Sin embargo, al parecer, Mudge no tenía ningún comentario que hacer a aquellas precisiones. Decidió volver al ataque.

—¿Y qué me puede decir sobre lo que estuvo haciendo usted antes de ir al teatro, por la tarde? —le espetó a Stapleton.

Stapleton levantó el vaso y dio un trago antes de contestar; no era improbable que estuviera haciendo tiempo para pensar lo que debía contestar.

—Alrededor de las nueve —empezó— salí de mi cueva en Clarendon Street, donde había estado leyendo desde la hora de comer, y me acerqué al pub Gloucester a tomar una copa; hablé con un par de personas del teatro hasta la hora de cerrar; luego fui a dar un paseo y al final me acerqué al teatro a las once para ver a Shorthouse.

—Un paseo —repitió Mudge resignadamente—. Solo, supongo.

—Solo. No hacía mala noche. Había incluso un poco de luna.

—Muy bien, señor. ¿Y había alguien en su residencia que pueda confirmar la hora a la que usted regresó?

—Lo dudo.
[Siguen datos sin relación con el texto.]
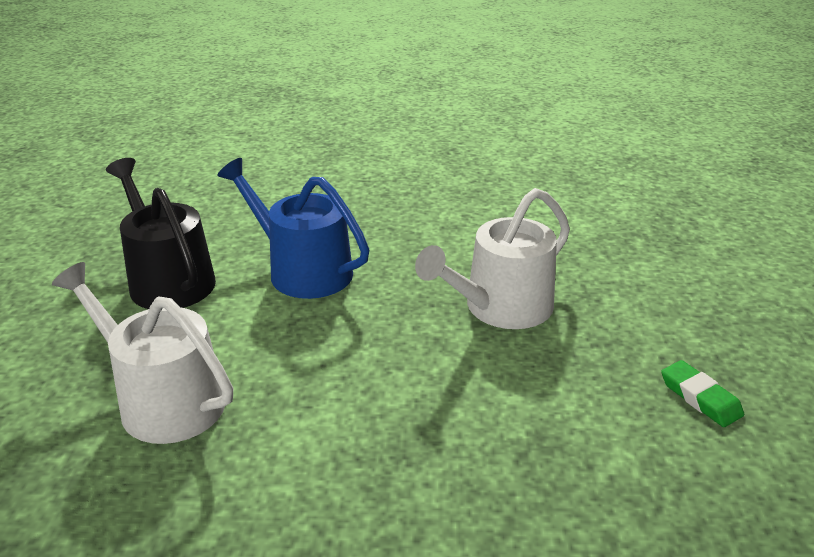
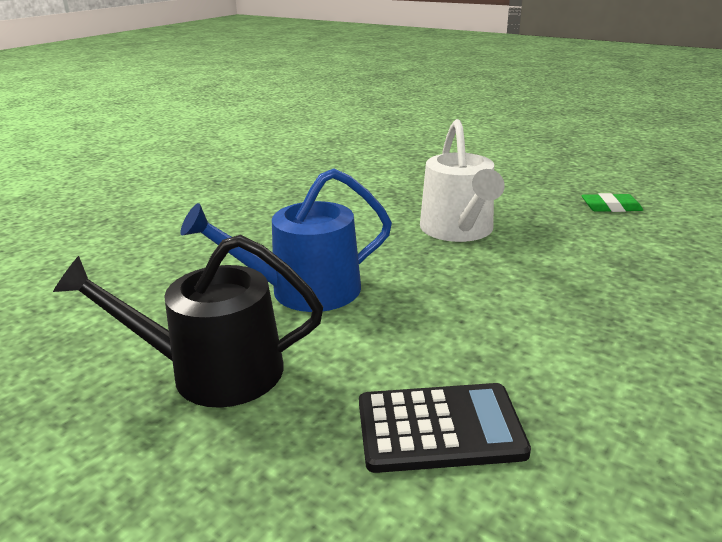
camera: 55 degrees left, 5 degrees down
(163, 400) = (439, 428): white watering can -> black calculator

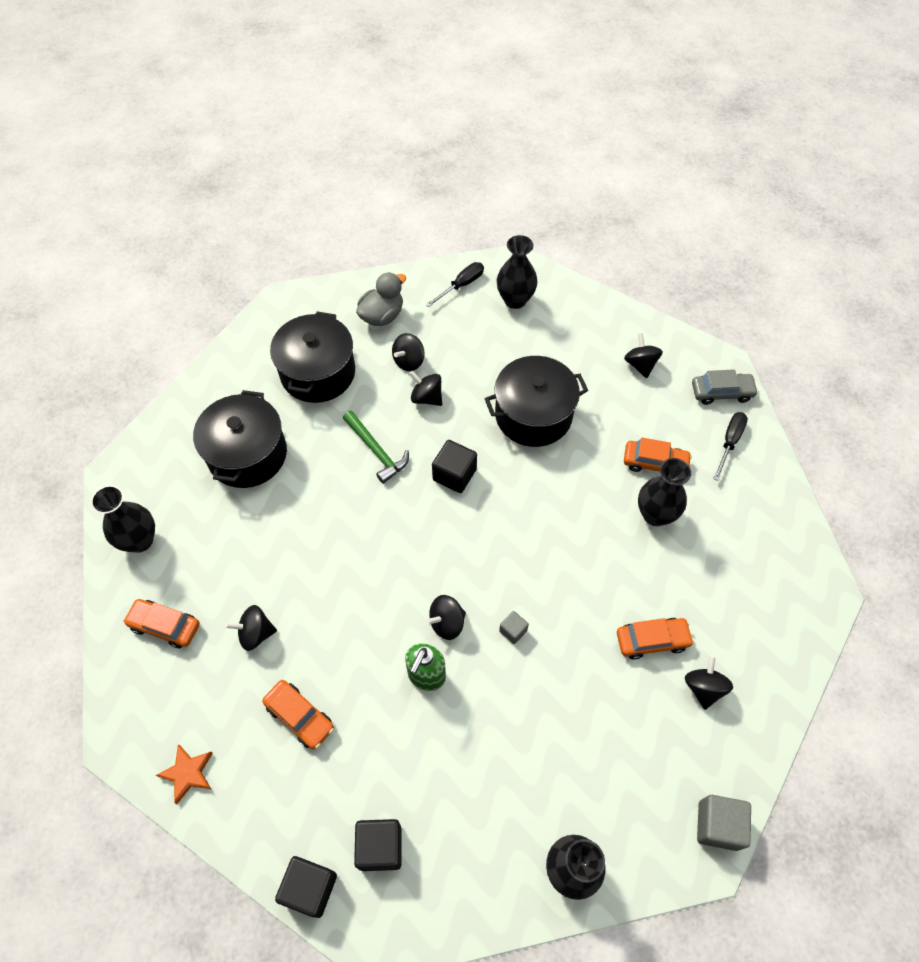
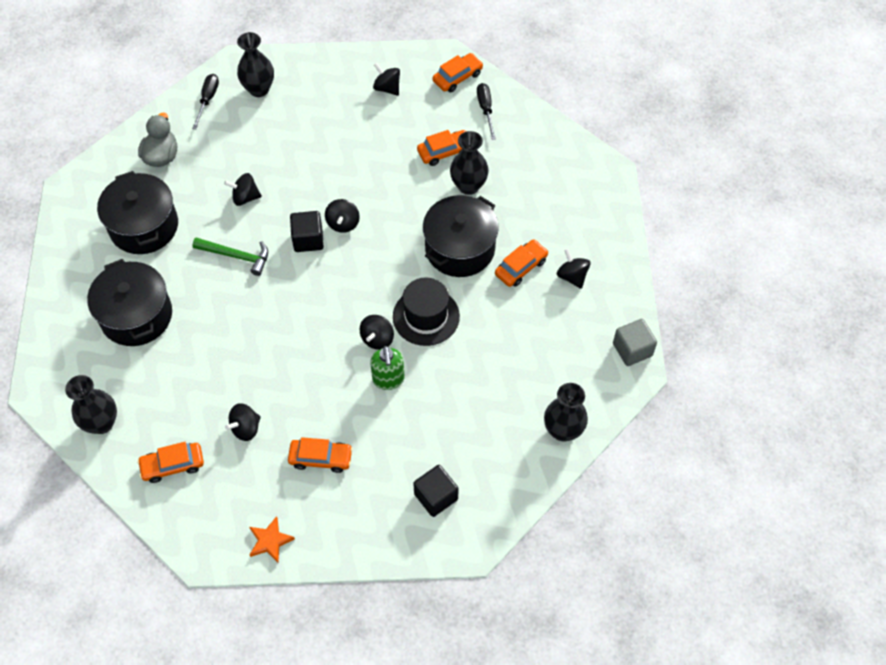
camera: 35 degrees left, 0 degrees up
(310, 888) = (408, 548): black cube -> none
(409, 361) = (210, 178): black spinning top -> black spinning top (343, 223)
(513, 630) = (426, 316): grey cube -> black hat
(533, 415) = (335, 166): black pot -> black pot (460, 248)
(721, 392) = (457, 77): grey car -> orange car

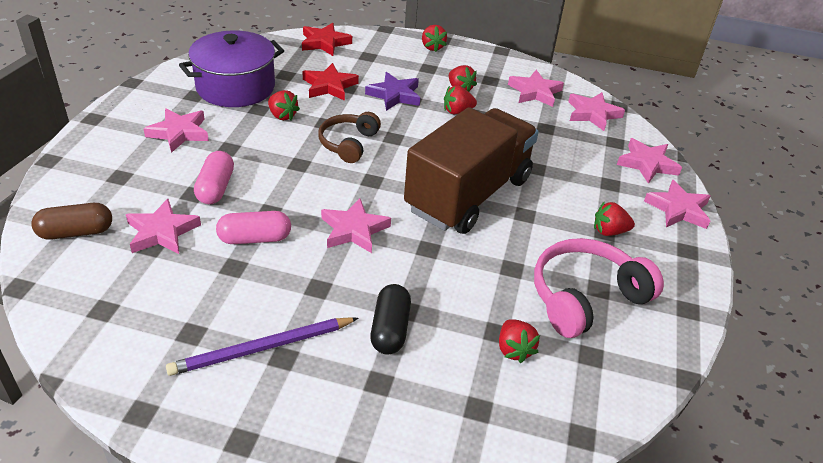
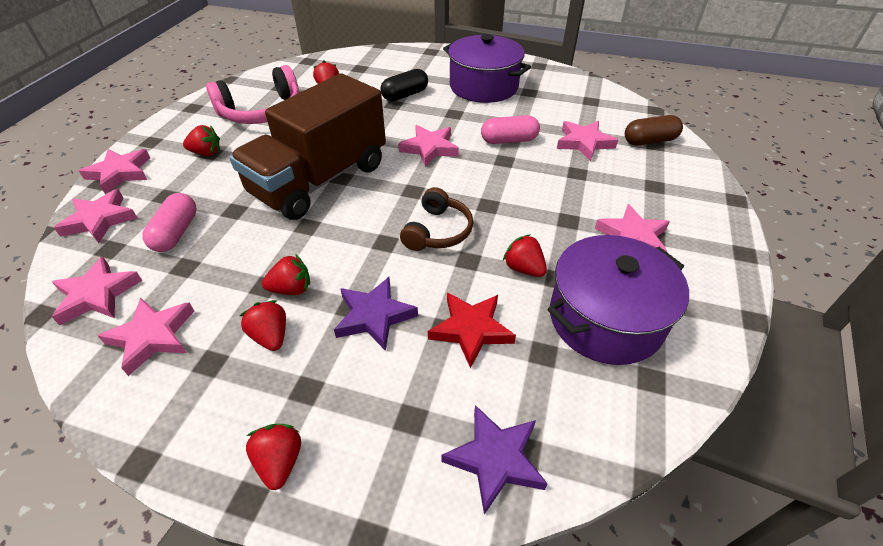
camera: 175 degrees left, 5 degrees up
(215, 188) = (560, 178): pink capsule -> pink capsule (176, 233)
(262, 348) = (483, 86): purple pencil -> purple pot
(324, 43) = (495, 459): red star -> purple star
(390, 329) = (405, 95): black capsule -> black capsule turned 45 degrees clockwise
Acordé con mi casera que como probablemente llegaría tarde, me encargaría yo de cerrar con llave la puerta cuando viniera, así que seguramente ya se habría ido a dormir. Pero a lo mejor pudo oírme alguien. En realidad, después de que me despidiera de Shorthouse, fui a dar otro paseo.

Otro paseo —dijo Mudge con sorpresa, visiblemente molesto con aquella falta de imaginación.

—Otro paseo —le confirmó Stapleton con toda solemnidad—. No muy largo, en esta ocasión. Debí de llegar a casa alrededor de las doce menos veinte.

Mudge inspiró profundamente; estaba a punto de hablar cuando Fen se le adelantó.

—¿Y no habló usted con Shorthouse de la señorita Haynes? —le espetó con un tono amistoso.